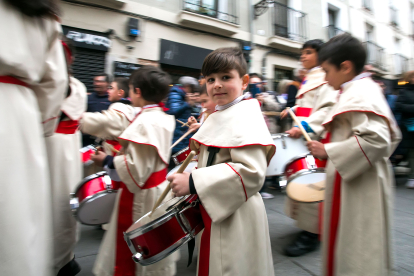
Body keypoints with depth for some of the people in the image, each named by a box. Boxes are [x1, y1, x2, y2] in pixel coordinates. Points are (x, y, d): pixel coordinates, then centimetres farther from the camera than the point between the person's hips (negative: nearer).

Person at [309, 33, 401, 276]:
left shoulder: (358, 95, -19)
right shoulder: (368, 89, 13)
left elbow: (376, 139, -30)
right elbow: (392, 135, 18)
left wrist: (328, 151, -23)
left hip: (358, 188, -10)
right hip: (365, 180, 10)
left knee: (355, 253, 5)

★ ★ ★ ★ ★

Rescale the entries above by writing out all their lines again, request text included, with every number in the keypoint answers (x and y pixel coordinates and depth values) multiplied by 1.7 and rounded to whole numbers, halves up. Leave out the pictures.

Body keypoints with depth for some of the people in the image, each named by a box. Boxes are [x1, y1, x2, y2] in pixel coordinates. Points are (x, y, d): pixel coordinates, then centimetres farther from the camera than the point between the person's hips (negative: nearer).

Person at [309, 33, 401, 276]:
left shoulder: (609, 162, -32)
right shoulder: (626, 151, 22)
left elbow: (639, 236, -51)
right elbow: (666, 230, 31)
left wrist: (558, 257, -39)
left hip: (609, 320, -17)
right hip: (621, 306, 17)
left knee: (604, 430, 9)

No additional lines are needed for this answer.